I’ve come to realize that in both marriage and singleness there is a unique set of joys and struggles, and from each position we get a different vantage point for understanding the character of God and the nature of the Kingdom.  Christians live in a state of “already-not-yet,” a paradoxical liminality—as we have been given victory over sin, and yet continue to struggle with it daily; as we know God is always with us, and yet we long to see Him face to face; as we are reconciled to God, and yet we yearn for the perfect reconciliation of all things.  Married people live as a picture of the “already,” the union that we already have with Christ, while single people live as a picture of the “not yet,” the hope for the coming return of the King.  And I suppose that’s the beauty of the Church, built of single and married people living as two contrasting images, to remind one another constantly of the paradox we live.  We remind each other of the goodness of the gospel for today, and of the hope of the gospel for tomorrow.  This is the beauty of the body, built of a variety of members, of eyes and ears and noses and hands and feet—where some are strong where others are weak, where some can go where others can’t reach, where some are blind while others can see.  So that together as a body we may see the Lord, hear His voice, feel His nearness, taste His goodness, and smell the sweet aroma of Christ.

A Posture of Prayer

As a child in Sunday School, I was always taught to bow my head, close my eyes, and fold my hands for prayer.  As I’ve grown older, I have moved away from this rigidity, as I often pray in situations where closing my eyes would be disastrous, like walking…or driving.  And yet, I find that there was purpose in what I was first taught.  Often, intentionally posturing our bodies is a way to begin to posture our hearts, whether it’s opening our hands to receive the benediction or bowing our heads in prayer.

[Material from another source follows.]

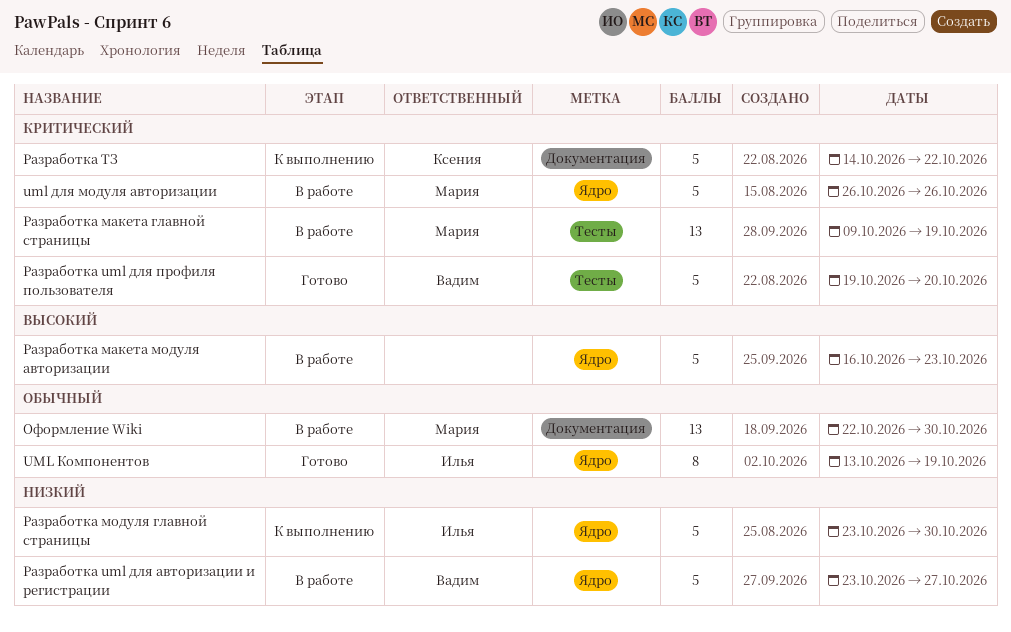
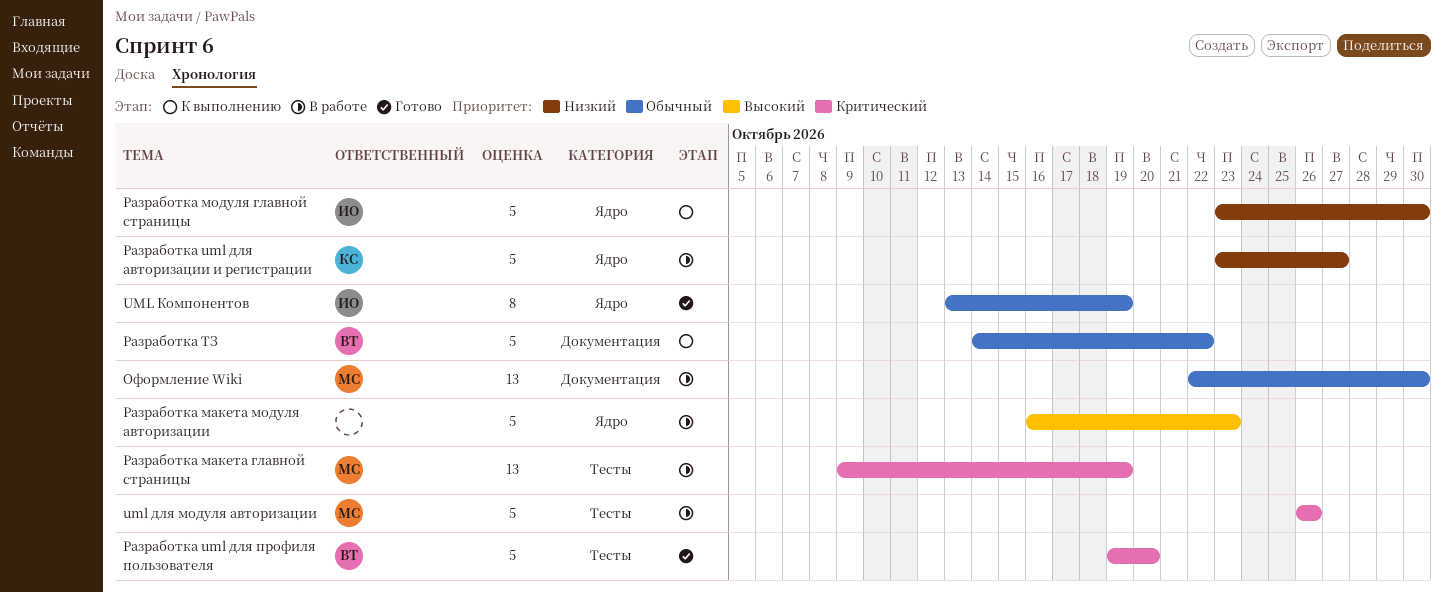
uml для модуля авторизации, label: Ядро -> Тесты
Разработка uml для авторизации и регистрации, owner: Вадим -> Ксения
Разработка ТЗ, owner: Ксения -> Вадим
Разработка ТЗ, priority: Критический -> Обычный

I first jotted this down on February 28 of this year.  It was a time that I had set aside to pray, but I found myself so very distracted by everything around me.  I had to still myself to even begin to pray.
And this is the prayer that came out of that time:

Lord, I close my eyes
for they are so quick to distract my heart,
as they look to riches, trinkets—
baubles of such little worth.

Lord, I plug my ears
for there are so many voices
shouting for my attention,
speaking half-truths,
and whispering lies.

Lord, I fold my hands
for they always twitch,
anxious to busy themselves—
in an endless grasping to earn
what you, my Father provide.

Lord, I bow my head
for I am so often proud,
looking down on my brother
and looking up to heaven
as if I deserved to be on the throne.

So Lord, I ask for you
to open my eyes to gaze upon your beauty,
incline my ears to hear your voice,
steady my hands to do your will,
renew my mind to know your rule,
and soften my heart to know your love.